Copy out precisely the lines from the start of the data through the line with "left hip: (552, 317)", and keep pictures out of it.

━━━━━ The records

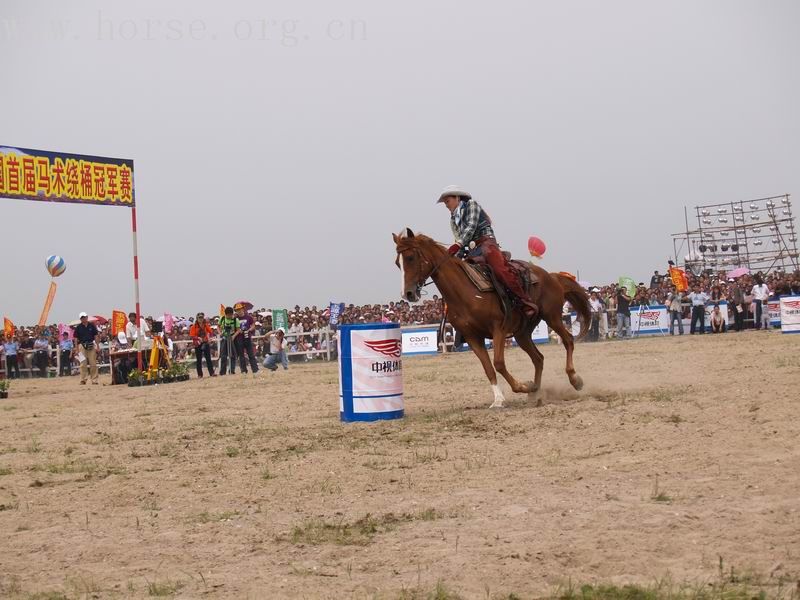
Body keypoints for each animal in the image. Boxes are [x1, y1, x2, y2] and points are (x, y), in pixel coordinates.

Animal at [390, 229, 592, 408]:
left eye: (410, 257)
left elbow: (499, 363)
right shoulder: (472, 337)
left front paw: (521, 386)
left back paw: (575, 379)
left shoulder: (498, 329)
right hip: (522, 333)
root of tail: (551, 276)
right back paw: (535, 392)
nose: (408, 294)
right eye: (397, 263)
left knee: (568, 340)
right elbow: (488, 368)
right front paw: (501, 398)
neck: (464, 292)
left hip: (552, 317)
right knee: (538, 358)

━━━━━━━━━━

-- Problem solution --
Body keypoints for each animal in the image. Boxes are [x1, y1, x2, y2] and points are (x, y), in pixel coordinates.

Animal at [390, 229, 592, 408]:
left eye: (410, 257)
left elbow: (499, 363)
right shoulder: (472, 337)
left front paw: (521, 386)
left back paw: (575, 379)
left shoulder: (498, 329)
right hip: (522, 333)
root of tail: (551, 276)
right back paw: (535, 392)
nose: (408, 294)
right eye: (397, 263)
left knee: (568, 340)
right elbow: (488, 368)
right front paw: (501, 398)
neck: (464, 292)
left hip: (552, 317)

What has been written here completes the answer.